**What to work on:**
Print out the entire listing verbatim.

:: Data to process

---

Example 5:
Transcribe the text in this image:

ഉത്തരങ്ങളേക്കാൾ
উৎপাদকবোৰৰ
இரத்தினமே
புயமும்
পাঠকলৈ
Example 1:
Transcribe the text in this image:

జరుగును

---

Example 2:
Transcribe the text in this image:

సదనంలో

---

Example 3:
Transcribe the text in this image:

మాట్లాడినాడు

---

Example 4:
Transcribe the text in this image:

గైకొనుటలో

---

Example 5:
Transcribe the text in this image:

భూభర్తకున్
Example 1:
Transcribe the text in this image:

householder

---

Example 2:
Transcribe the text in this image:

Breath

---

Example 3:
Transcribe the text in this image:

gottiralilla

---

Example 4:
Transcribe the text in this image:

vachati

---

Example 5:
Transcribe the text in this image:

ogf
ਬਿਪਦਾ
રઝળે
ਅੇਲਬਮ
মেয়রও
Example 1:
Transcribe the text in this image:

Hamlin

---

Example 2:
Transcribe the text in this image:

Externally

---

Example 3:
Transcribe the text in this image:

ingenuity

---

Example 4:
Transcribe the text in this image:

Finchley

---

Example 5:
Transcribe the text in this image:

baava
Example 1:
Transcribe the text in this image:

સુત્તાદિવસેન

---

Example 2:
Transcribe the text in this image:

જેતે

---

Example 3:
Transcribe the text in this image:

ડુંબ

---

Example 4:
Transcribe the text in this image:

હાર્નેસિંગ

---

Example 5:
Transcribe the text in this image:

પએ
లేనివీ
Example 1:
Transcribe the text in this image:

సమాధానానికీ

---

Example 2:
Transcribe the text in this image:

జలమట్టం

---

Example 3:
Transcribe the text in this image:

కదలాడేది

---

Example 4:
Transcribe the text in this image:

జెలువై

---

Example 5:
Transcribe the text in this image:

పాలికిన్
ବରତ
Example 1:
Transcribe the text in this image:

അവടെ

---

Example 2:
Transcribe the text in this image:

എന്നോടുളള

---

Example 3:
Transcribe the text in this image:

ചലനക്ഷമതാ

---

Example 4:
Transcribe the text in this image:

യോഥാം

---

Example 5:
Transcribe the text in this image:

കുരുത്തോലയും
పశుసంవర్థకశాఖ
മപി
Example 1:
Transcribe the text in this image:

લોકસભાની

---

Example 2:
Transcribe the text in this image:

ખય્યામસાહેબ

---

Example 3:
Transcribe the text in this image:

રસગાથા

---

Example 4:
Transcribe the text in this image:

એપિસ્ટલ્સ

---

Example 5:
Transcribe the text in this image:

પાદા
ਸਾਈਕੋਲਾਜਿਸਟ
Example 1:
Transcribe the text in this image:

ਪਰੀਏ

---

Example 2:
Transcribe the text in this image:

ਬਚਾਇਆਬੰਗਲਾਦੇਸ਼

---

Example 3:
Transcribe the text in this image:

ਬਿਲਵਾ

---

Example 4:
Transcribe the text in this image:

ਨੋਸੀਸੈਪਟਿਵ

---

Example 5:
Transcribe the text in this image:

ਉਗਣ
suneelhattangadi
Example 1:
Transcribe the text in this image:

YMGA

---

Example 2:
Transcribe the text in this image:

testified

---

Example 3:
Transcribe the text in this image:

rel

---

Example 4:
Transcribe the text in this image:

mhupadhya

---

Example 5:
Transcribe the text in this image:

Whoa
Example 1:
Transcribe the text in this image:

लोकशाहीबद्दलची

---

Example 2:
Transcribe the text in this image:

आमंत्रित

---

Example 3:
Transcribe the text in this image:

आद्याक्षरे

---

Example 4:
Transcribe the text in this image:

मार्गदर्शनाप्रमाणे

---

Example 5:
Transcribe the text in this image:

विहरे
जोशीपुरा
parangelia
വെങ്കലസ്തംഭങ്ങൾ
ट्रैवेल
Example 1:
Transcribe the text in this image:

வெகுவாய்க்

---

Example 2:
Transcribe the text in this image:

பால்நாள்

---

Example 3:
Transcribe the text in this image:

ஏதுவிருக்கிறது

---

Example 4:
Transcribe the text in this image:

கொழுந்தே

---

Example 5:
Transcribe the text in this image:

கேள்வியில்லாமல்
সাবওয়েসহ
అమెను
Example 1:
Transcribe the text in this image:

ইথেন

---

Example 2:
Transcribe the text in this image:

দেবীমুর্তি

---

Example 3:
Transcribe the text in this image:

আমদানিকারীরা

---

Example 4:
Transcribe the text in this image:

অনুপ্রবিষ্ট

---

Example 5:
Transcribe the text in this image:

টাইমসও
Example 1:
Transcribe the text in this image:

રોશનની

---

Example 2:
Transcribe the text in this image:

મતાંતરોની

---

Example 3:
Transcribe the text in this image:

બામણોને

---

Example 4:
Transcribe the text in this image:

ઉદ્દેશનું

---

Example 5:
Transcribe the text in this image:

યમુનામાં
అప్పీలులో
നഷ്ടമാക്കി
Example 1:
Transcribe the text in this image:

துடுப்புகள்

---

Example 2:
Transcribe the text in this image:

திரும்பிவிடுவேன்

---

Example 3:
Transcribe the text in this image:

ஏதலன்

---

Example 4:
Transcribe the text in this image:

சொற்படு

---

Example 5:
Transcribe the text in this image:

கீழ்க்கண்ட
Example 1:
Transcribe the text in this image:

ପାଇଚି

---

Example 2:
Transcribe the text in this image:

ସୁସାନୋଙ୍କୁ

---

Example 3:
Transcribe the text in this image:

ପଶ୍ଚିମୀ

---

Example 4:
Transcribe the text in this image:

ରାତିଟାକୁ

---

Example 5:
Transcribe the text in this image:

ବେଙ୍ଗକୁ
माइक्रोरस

::::

**Exercise result:**
---

Example 5:
Transcribe the text in this image:

ഉത്തരങ്ങളേക്കാൾ
উৎপাদকবোৰৰ
இரத்தினமே
புயமும்
পাঠকলৈ
Example 1:
Transcribe the text in this image:

జరుగును

---

Example 2:
Transcribe the text in this image:

సదనంలో

---

Example 3:
Transcribe the text in this image:

మాట్లాడినాడు

---

Example 4:
Transcribe the text in this image:

గైకొనుటలో

---

Example 5:
Transcribe the text in this image:

భూభర్తకున్
Example 1:
Transcribe the text in this image:

householder

---

Example 2:
Transcribe the text in this image:

Breath

---

Example 3:
Transcribe the text in this image:

gottiralilla

---

Example 4:
Transcribe the text in this image:

vachati

---

Example 5:
Transcribe the text in this image:

ogf
ਬਿਪਦਾ
રઝળે
ਅੇਲਬਮ
মেয়রও
Example 1:
Transcribe the text in this image:

Hamlin

---

Example 2:
Transcribe the text in this image:

Externally

---

Example 3:
Transcribe the text in this image:

ingenuity

---

Example 4:
Transcribe the text in this image:

Finchley

---

Example 5:
Transcribe the text in this image:

baava
Example 1:
Transcribe the text in this image:

સુત્તાદિવસેન

---

Example 2:
Transcribe the text in this image:

જેતે

---

Example 3:
Transcribe the text in this image:

ડુંબ

---

Example 4:
Transcribe the text in this image:

હાર્નેસિંગ

---

Example 5:
Transcribe the text in this image:

પએ
లేనివీ
Example 1:
Transcribe the text in this image:

సమాధానానికీ

---

Example 2:
Transcribe the text in this image:

జలమట్టం

---

Example 3:
Transcribe the text in this image:

కదలాడేది

---

Example 4:
Transcribe the text in this image:

జెలువై

---

Example 5:
Transcribe the text in this image:

పాలికిన్
ବରତ
Example 1:
Transcribe the text in this image:

അവടെ

---

Example 2:
Transcribe the text in this image:

എന്നോടുളള

---

Example 3:
Transcribe the text in this image:

ചലനക്ഷമതാ

---

Example 4:
Transcribe the text in this image:

യോഥാം

---

Example 5:
Transcribe the text in this image:

കുരുത്തോലയും
పశుసంవర్థకశాఖ
മപി
Example 1:
Transcribe the text in this image:

લોકસભાની

---

Example 2:
Transcribe the text in this image:

ખય્યામસાહેબ

---

Example 3:
Transcribe the text in this image:

રસગાથા

---

Example 4:
Transcribe the text in this image:

એપિસ્ટલ્સ

---

Example 5:
Transcribe the text in this image:

પાદા
ਸਾਈਕੋਲਾਜਿਸਟ
Example 1:
Transcribe the text in this image:

ਪਰੀਏ

---

Example 2:
Transcribe the text in this image:

ਬਚਾਇਆਬੰਗਲਾਦੇਸ਼

---

Example 3:
Transcribe the text in this image:

ਬਿਲਵਾ

---

Example 4:
Transcribe the text in this image:

ਨੋਸੀਸੈਪਟਿਵ

---

Example 5:
Transcribe the text in this image:

ਉਗਣ
suneelhattangadi
Example 1:
Transcribe the text in this image:

YMGA

---

Example 2:
Transcribe the text in this image:

testified

---

Example 3:
Transcribe the text in this image:

rel

---

Example 4:
Transcribe the text in this image:

mhupadhya

---

Example 5:
Transcribe the text in this image:

Whoa
Example 1:
Transcribe the text in this image:

लोकशाहीबद्दलची

---

Example 2:
Transcribe the text in this image:

आमंत्रित

---

Example 3:
Transcribe the text in this image:

आद्याक्षरे

---

Example 4:
Transcribe the text in this image:

मार्गदर्शनाप्रमाणे

---

Example 5:
Transcribe the text in this image:

विहरे
जोशीपुरा
parangelia
വെങ്കലസ്തംഭങ്ങൾ
ट्रैवेल
Example 1:
Transcribe the text in this image:

வெகுவாய்க்

---

Example 2:
Transcribe the text in this image:

பால்நாள்

---

Example 3:
Transcribe the text in this image:

ஏதுவிருக்கிறது

---

Example 4:
Transcribe the text in this image:

கொழுந்தே

---

Example 5:
Transcribe the text in this image:

கேள்வியில்லாமல்
সাবওয়েসহ
అమెను
Example 1:
Transcribe the text in this image:

ইথেন

---

Example 2:
Transcribe the text in this image:

দেবীমুর্তি

---

Example 3:
Transcribe the text in this image:

আমদানিকারীরা

---

Example 4:
Transcribe the text in this image:

অনুপ্রবিষ্ট

---

Example 5:
Transcribe the text in this image:

টাইমসও
Example 1:
Transcribe the text in this image:

રોશનની

---

Example 2:
Transcribe the text in this image:

મતાંતરોની

---

Example 3:
Transcribe the text in this image:

બામણોને

---

Example 4:
Transcribe the text in this image:

ઉદ્દેશનું

---

Example 5:
Transcribe the text in this image:

યમુનામાં
అప్పీలులో
നഷ്ടമാക്കി
Example 1:
Transcribe the text in this image:

துடுப்புகள்

---

Example 2:
Transcribe the text in this image:

திரும்பிவிடுவேன்

---

Example 3:
Transcribe the text in this image:

ஏதலன்

---

Example 4:
Transcribe the text in this image:

சொற்படு

---

Example 5:
Transcribe the text in this image:

கீழ்க்கண்ட
Example 1:
Transcribe the text in this image:

ପାଇଚି

---

Example 2:
Transcribe the text in this image:

ସୁସାନୋଙ୍କୁ

---

Example 3:
Transcribe the text in this image:

ପଶ୍ଚିମୀ

---

Example 4:
Transcribe the text in this image:

ରାତିଟାକୁ

---

Example 5:
Transcribe the text in this image:

ବେଙ୍ଗକୁ
माइक्रोरस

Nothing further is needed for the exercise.